WHAT THE EXERCISE ASKS:
Below are the entries. Transcribe exactly the lines from the one with "photography" through the one with "Privacy Policy", ends included, and leave out all others.

Page-level text extractions:
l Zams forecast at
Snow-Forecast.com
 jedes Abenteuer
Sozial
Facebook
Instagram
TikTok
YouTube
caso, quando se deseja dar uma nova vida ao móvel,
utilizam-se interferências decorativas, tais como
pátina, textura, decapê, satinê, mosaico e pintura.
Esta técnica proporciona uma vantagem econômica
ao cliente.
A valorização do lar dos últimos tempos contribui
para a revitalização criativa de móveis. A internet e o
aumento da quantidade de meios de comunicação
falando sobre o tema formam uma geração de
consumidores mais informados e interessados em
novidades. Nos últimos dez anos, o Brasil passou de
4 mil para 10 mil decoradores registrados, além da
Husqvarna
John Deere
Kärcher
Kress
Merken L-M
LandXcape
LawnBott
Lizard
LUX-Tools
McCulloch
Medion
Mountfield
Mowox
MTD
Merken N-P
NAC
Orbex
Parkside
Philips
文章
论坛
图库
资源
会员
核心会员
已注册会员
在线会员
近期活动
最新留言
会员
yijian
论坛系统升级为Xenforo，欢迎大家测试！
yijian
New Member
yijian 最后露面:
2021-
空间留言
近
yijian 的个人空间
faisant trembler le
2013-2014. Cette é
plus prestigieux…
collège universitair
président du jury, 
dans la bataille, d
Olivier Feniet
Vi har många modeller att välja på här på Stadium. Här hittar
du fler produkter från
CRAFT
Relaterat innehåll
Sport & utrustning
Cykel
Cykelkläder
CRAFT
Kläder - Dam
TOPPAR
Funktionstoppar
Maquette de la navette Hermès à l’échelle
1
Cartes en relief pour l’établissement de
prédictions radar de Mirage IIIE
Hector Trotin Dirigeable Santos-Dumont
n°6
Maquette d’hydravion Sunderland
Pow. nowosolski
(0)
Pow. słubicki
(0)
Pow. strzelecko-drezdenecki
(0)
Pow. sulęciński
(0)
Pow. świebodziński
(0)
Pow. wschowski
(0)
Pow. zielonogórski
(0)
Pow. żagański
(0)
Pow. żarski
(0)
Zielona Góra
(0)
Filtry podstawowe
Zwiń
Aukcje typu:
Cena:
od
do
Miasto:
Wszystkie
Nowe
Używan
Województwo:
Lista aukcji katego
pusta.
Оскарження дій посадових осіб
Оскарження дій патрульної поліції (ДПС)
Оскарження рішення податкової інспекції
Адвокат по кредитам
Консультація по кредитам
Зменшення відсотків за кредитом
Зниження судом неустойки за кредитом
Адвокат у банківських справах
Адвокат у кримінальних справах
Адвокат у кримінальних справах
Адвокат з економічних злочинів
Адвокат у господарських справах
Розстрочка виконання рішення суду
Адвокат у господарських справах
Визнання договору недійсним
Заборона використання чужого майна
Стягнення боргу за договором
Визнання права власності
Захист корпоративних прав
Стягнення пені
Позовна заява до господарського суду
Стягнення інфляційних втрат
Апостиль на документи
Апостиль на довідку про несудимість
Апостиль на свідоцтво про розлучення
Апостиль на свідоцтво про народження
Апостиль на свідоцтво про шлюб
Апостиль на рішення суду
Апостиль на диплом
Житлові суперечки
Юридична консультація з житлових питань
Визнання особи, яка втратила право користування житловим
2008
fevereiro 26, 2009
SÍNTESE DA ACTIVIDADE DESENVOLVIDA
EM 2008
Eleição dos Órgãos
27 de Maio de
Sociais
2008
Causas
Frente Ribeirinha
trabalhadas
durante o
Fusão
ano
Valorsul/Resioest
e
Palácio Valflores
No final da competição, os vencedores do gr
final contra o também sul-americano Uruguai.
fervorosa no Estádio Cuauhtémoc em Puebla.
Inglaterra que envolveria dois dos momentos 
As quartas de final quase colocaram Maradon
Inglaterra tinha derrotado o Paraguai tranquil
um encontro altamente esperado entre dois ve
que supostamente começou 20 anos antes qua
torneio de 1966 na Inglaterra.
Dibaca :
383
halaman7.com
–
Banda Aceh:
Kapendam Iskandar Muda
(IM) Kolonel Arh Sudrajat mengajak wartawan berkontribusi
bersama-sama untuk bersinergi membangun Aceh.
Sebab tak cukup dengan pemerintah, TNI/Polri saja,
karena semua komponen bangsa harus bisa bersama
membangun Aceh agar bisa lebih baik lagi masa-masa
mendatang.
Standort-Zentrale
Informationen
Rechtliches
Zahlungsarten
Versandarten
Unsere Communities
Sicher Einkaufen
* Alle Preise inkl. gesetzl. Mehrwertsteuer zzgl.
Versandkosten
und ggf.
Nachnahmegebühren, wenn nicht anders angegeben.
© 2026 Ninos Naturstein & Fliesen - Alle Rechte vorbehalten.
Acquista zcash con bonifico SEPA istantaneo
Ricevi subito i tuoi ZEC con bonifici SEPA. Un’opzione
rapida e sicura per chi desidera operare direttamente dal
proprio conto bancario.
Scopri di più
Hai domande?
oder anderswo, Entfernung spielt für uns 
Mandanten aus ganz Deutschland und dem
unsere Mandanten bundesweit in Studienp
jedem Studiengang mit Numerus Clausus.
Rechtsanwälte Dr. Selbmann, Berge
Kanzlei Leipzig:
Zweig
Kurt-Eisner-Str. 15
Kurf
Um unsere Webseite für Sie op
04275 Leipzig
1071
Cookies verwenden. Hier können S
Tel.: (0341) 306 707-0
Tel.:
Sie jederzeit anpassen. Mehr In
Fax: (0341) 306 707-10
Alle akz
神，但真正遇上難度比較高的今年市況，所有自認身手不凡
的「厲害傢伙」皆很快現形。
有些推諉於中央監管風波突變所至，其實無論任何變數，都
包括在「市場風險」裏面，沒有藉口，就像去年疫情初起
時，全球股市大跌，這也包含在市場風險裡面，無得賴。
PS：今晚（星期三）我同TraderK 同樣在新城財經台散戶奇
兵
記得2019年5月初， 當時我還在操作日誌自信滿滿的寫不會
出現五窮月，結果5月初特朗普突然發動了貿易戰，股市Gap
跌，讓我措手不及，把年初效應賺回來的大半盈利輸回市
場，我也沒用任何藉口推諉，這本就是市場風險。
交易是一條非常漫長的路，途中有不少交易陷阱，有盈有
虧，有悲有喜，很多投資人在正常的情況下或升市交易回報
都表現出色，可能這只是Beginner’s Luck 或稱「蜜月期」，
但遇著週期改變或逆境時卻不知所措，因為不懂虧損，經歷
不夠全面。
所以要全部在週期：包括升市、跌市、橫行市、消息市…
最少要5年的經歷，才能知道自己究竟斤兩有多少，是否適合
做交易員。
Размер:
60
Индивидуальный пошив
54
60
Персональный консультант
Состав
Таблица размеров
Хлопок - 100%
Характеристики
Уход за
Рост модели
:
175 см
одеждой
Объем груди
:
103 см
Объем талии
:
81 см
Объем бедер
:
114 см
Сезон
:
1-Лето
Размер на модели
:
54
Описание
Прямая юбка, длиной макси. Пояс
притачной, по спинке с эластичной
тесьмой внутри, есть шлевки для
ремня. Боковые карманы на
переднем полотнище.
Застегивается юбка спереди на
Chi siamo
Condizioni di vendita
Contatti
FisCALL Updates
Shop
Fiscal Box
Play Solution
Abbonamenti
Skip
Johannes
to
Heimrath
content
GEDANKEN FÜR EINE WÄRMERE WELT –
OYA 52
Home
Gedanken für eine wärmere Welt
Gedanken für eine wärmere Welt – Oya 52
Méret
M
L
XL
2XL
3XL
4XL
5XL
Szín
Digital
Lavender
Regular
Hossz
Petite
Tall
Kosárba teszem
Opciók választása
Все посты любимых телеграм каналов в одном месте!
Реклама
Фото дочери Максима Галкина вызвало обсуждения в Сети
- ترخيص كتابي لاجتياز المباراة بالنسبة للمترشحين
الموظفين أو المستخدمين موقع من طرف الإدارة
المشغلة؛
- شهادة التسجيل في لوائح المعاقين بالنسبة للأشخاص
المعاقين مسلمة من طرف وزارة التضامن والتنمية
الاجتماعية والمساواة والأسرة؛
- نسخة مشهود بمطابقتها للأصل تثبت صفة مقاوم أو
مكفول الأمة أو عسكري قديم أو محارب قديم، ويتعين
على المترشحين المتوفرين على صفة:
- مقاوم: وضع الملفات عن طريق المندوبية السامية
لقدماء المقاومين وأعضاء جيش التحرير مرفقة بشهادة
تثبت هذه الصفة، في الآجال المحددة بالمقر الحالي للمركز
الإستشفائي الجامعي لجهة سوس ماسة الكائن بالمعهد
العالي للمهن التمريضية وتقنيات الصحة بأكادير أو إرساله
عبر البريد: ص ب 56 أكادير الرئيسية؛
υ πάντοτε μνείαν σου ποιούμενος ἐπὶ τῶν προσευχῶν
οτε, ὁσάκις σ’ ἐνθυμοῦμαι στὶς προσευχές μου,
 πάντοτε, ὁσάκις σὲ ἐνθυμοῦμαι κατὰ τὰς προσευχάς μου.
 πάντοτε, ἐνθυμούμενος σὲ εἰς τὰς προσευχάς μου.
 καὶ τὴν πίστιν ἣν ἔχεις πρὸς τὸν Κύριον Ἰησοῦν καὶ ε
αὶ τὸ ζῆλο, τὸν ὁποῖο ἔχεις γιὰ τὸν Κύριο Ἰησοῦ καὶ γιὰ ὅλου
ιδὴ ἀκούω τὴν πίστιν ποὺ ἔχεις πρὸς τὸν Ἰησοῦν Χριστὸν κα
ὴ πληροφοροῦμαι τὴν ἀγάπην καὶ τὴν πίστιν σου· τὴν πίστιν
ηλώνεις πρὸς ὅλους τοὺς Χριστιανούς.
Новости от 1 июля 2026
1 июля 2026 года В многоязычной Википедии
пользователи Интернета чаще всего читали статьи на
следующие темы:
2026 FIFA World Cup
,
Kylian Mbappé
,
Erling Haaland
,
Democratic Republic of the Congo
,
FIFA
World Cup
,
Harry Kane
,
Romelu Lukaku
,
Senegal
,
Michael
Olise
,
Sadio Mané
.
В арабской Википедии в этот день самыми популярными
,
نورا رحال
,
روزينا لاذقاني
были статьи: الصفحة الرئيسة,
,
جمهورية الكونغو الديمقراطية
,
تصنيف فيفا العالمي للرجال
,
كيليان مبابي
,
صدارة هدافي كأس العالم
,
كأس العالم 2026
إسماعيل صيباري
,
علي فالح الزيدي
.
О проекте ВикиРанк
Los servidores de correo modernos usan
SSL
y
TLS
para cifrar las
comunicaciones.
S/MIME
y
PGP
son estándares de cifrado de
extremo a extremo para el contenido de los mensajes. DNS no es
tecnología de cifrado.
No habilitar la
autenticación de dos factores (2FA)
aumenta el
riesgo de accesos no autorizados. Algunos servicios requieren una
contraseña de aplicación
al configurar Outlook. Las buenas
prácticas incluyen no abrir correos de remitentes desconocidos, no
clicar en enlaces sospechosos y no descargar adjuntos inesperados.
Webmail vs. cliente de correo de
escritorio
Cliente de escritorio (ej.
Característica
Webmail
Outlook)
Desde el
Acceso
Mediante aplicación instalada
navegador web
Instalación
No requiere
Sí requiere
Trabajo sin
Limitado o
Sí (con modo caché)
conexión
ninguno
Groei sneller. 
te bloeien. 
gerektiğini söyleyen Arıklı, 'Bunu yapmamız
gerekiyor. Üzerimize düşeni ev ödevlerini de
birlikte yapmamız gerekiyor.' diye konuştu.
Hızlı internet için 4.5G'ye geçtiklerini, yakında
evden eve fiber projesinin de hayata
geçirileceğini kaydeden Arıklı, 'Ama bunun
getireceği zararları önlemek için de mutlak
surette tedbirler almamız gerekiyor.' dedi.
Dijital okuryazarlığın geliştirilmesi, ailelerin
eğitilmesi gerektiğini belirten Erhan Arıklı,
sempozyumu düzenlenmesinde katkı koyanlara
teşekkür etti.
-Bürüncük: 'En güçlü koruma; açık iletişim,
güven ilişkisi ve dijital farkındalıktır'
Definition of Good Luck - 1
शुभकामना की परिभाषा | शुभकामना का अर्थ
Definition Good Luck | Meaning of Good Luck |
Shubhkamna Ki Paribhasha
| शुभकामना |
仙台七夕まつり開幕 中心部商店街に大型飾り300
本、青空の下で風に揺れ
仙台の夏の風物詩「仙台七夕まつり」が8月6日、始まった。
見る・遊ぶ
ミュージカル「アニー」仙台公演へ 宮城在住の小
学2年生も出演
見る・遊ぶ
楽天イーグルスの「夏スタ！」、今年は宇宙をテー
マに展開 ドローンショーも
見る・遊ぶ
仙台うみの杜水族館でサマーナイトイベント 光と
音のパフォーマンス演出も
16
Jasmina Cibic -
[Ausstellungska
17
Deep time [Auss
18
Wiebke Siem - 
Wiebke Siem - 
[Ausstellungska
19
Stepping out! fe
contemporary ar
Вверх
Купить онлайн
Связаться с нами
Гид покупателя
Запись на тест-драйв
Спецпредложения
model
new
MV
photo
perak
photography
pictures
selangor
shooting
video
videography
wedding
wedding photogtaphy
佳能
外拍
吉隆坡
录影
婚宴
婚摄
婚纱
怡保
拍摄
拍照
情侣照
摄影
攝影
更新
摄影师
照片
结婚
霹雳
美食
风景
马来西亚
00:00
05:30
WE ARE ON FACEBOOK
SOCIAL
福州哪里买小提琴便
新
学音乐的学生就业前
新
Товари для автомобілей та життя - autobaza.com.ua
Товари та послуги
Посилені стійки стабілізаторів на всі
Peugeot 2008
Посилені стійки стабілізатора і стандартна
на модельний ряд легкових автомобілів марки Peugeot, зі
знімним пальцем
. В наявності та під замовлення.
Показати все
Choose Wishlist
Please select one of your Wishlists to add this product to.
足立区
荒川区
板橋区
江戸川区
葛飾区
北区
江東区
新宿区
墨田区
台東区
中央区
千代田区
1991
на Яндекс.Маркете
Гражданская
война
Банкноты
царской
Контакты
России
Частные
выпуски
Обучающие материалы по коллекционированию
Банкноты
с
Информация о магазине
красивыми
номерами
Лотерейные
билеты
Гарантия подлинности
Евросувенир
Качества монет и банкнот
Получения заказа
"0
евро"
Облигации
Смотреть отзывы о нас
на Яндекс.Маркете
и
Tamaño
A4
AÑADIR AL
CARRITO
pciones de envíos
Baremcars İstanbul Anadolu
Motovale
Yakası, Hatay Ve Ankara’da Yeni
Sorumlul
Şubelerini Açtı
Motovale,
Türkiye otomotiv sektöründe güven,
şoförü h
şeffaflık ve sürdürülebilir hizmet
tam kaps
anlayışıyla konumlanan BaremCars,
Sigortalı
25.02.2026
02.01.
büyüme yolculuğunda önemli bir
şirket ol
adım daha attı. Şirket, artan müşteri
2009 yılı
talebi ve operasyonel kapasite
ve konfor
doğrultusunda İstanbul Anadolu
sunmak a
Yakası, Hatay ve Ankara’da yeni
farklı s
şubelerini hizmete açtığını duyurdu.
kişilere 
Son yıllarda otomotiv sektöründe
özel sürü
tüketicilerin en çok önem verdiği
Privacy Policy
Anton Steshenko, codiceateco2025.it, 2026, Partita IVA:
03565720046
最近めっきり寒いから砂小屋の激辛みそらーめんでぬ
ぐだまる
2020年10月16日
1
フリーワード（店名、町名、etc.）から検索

SOLUTION FOR THIS PROBLEM:
photography
pictures
selangor
shooting
video
videography
wedding
wedding photogtaphy
佳能
外拍
吉隆坡
录影
婚宴
婚摄
婚纱
怡保
拍摄
拍照
情侣照
摄影
攝影
更新
摄影师
照片
结婚
霹雳
美食
风景
马来西亚
00:00
05:30
WE ARE ON FACEBOOK
SOCIAL
福州哪里买小提琴便
新
学音乐的学生就业前
新
Товари для автомобілей та життя - autobaza.com.ua
Товари та послуги
Посилені стійки стабілізаторів на всі
Peugeot 2008
Посилені стійки стабілізатора і стандартна
на модельний ряд легкових автомобілів марки Peugeot, зі
знімним пальцем
. В наявності та під замовлення.
Показати все
Choose Wishlist
Please select one of your Wishlists to add this product to.
足立区
荒川区
板橋区
江戸川区
葛飾区
北区
江東区
新宿区
墨田区
台東区
中央区
千代田区
1991
на Яндекс.Маркете
Гражданская
война
Банкноты
царской
Контакты
России
Частные
выпуски
Обучающие материалы по коллекционированию
Банкноты
с
Информация о магазине
красивыми
номерами
Лотерейные
билеты
Гарантия подлинности
Евросувенир
Качества монет и банкнот
Получения заказа
"0
евро"
Облигации
Смотреть отзывы о нас
на Яндекс.Маркете
и
Tamaño
A4
AÑADIR AL
CARRITO
pciones de envíos
Baremcars İstanbul Anadolu
Motovale
Yakası, Hatay Ve Ankara’da Yeni
Sorumlul
Şubelerini Açtı
Motovale,
Türkiye otomotiv sektöründe güven,
şoförü h
şeffaflık ve sürdürülebilir hizmet
tam kaps
anlayışıyla konumlanan BaremCars,
Sigortalı
25.02.2026
02.01.
büyüme yolculuğunda önemli bir
şirket ol
adım daha attı. Şirket, artan müşteri
2009 yılı
talebi ve operasyonel kapasite
ve konfor
doğrultusunda İstanbul Anadolu
sunmak a
Yakası, Hatay ve Ankara’da yeni
farklı s
şubelerini hizmete açtığını duyurdu.
kişilere 
Son yıllarda otomotiv sektöründe
özel sürü
tüketicilerin en çok önem verdiği
Privacy Policy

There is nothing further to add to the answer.